HyperCalm Sketch: One-Pass Mining Periodic Batches in Data Streams.
Zirui Liu,Chaozhe Kong,Kaicheng Yang,Tong Yang,Ruijie Miao,Qizhi Chen,Yikai Zhao,Yaofeng Tu,Bin Cui
DOI: https://doi.org/10.1109/icde55515.2023.00009
2023-01-01
Abstract:Batch is an important pattern in data streams, which refers to a group of identical items that arrive closely. We find that some special batches that arrive periodically are of great value. In this paper, we formally define a new pattern, namely periodic batches. A group of periodic batches refers to several batches of the same item, where these batches arrive periodically.
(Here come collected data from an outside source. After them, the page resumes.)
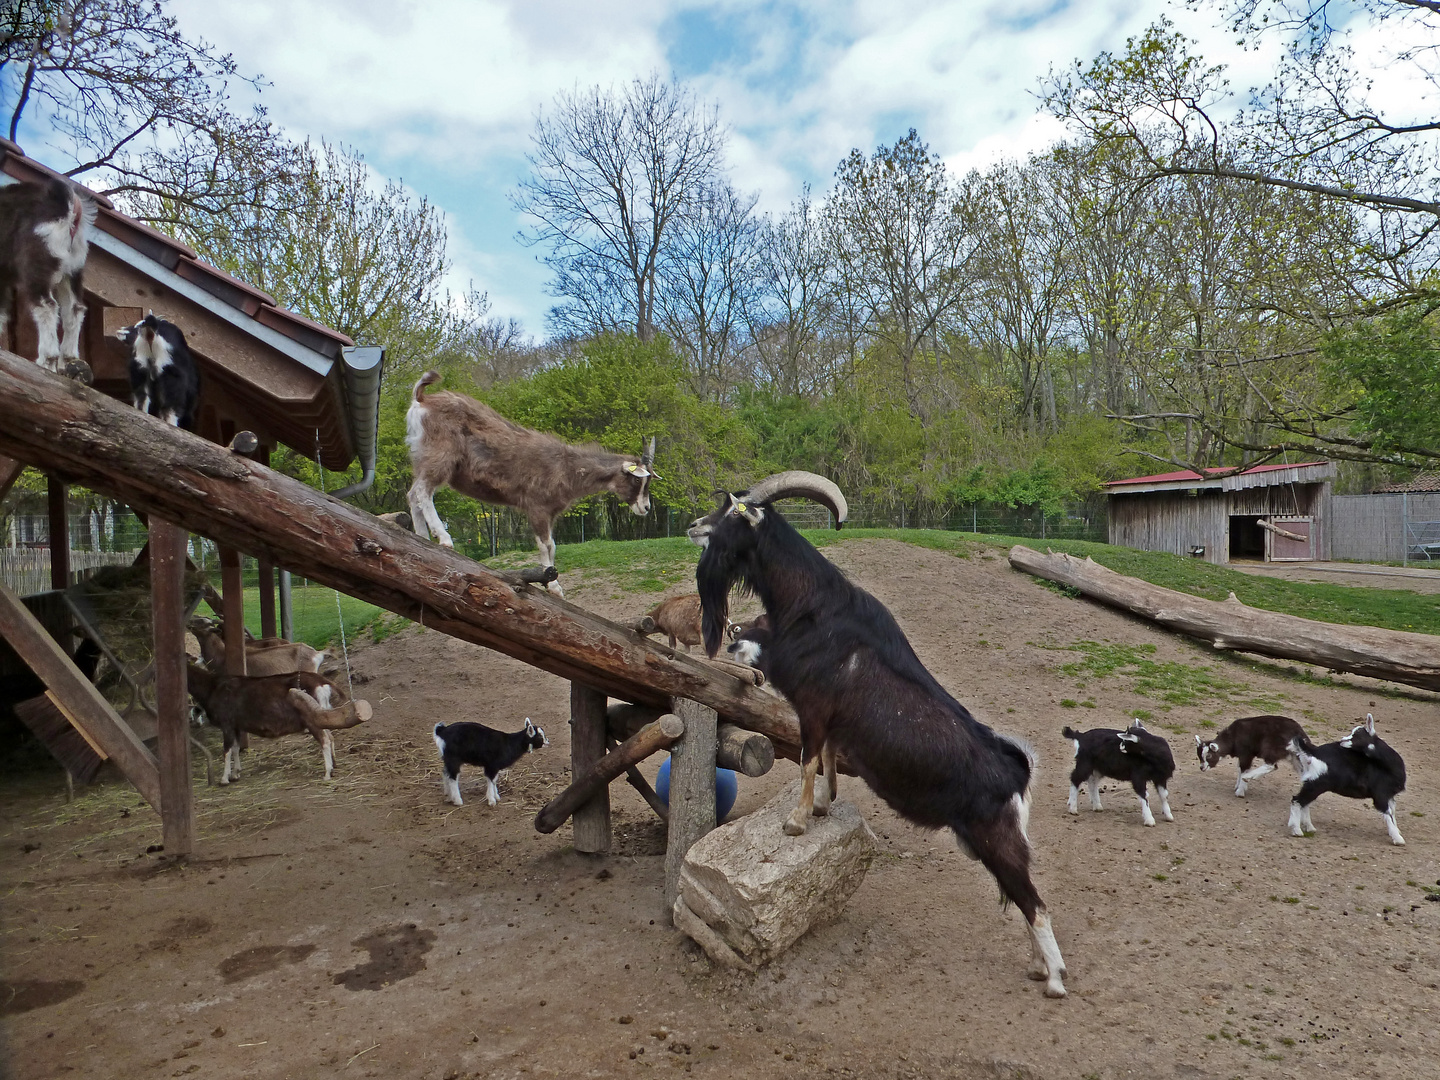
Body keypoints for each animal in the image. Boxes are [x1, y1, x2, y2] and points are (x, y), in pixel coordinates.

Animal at [0, 177, 92, 377]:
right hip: (72, 270)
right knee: (74, 309)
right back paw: (68, 361)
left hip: (38, 264)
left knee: (46, 306)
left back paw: (46, 361)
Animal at [185, 665, 371, 783]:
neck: (211, 688)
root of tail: (321, 682)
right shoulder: (236, 725)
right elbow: (236, 748)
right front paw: (235, 774)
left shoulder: (227, 723)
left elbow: (227, 750)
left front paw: (224, 779)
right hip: (323, 712)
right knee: (330, 736)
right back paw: (334, 765)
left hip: (311, 717)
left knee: (324, 740)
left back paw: (326, 773)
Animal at [403, 371, 656, 593]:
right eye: (637, 480)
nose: (645, 508)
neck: (566, 467)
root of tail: (422, 399)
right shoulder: (537, 507)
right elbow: (545, 545)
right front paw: (553, 586)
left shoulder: (550, 513)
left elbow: (553, 545)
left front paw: (553, 585)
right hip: (441, 455)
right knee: (423, 491)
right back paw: (443, 538)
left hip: (423, 458)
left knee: (413, 494)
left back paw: (421, 537)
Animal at [685, 472, 1071, 996]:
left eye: (732, 512)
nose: (692, 526)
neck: (811, 606)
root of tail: (1016, 772)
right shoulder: (830, 719)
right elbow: (827, 757)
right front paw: (823, 805)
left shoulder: (813, 706)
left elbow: (807, 758)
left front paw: (797, 821)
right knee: (1021, 899)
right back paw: (1037, 967)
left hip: (998, 841)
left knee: (1036, 905)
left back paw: (1054, 980)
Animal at [1290, 714, 1399, 852]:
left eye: (1357, 735)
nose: (1342, 740)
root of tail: (1313, 752)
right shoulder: (1380, 795)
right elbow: (1388, 813)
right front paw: (1399, 839)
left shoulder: (1389, 796)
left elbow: (1392, 813)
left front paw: (1395, 832)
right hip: (1316, 783)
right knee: (1297, 800)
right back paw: (1296, 830)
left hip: (1312, 783)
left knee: (1304, 803)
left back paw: (1309, 827)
Studying periodic batches is important in many applications, such as caches, financial markets, online advertisements, networks, etc. We propose a one-pass sketching algorithm, namely the HyperCalm sketch, which takes two phases to detect periodic batches in real time. In phase 1, we propose a time-aware Bloom filter, namely HyperBloomFilter (HyperBF), to detect the start of batches. In phase 2, we propose an enhanced top-k algorithm, called Calm Space-Saving (CalmSS), to report top-k periodic batches. We theoretically derive the error bounds for HyperBF and CalmSS. Extensive experiments show HyperCalm outperforms the strawman solutions 4× in term of average relative error and 13.2× in term of speed. We also apply HyperCalm to a cache system and integrate HyperCalm into Apache Flink. All related codes are open-sourced.